[Records for the task]:
Segment Open
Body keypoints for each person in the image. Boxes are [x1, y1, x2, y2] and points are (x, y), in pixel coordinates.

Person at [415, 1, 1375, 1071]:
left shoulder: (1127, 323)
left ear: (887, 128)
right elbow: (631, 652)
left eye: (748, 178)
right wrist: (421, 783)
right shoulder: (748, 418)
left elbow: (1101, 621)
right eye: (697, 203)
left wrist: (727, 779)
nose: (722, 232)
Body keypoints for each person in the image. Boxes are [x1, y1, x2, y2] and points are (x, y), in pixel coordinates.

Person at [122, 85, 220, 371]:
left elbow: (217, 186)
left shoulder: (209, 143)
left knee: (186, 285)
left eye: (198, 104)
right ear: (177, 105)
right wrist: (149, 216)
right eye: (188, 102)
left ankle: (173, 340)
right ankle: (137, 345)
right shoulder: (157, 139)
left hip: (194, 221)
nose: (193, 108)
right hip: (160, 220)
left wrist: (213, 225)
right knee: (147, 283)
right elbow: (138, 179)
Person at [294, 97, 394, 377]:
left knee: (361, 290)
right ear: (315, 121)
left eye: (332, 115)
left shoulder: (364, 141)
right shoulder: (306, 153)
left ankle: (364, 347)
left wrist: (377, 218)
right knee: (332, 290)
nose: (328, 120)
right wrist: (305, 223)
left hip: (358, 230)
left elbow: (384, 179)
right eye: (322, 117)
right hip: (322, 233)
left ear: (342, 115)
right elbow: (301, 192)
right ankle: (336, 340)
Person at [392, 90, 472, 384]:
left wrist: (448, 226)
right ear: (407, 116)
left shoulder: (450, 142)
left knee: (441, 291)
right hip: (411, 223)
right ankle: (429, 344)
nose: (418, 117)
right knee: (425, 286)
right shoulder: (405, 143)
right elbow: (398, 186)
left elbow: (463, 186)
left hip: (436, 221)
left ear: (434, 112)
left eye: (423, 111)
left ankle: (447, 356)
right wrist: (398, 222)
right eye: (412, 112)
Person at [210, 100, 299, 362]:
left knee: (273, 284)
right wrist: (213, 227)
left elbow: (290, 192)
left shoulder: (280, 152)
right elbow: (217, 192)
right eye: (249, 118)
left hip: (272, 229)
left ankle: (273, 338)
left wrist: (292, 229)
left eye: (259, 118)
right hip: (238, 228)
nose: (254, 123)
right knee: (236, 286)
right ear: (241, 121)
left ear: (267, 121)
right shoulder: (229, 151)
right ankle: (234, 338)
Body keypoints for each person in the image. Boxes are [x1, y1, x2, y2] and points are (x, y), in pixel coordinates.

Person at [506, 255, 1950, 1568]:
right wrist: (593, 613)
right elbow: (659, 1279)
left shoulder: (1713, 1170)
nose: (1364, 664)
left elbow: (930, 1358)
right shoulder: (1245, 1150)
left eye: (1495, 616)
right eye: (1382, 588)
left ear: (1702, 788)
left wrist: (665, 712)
Segment Closed
[Your assignment]: Copy all lines from the data that hold the word "elbow".

[Result of this task]:
right elbow: (631, 652)
left elbow: (1101, 621)
left elbow: (217, 186)
right elbow: (138, 179)
left elbow: (384, 179)
right elbow: (301, 192)
right elbow: (398, 186)
left elbow: (463, 186)
left elbow: (290, 192)
right elbow: (217, 192)
right elbow: (659, 1279)
left elbow: (930, 1358)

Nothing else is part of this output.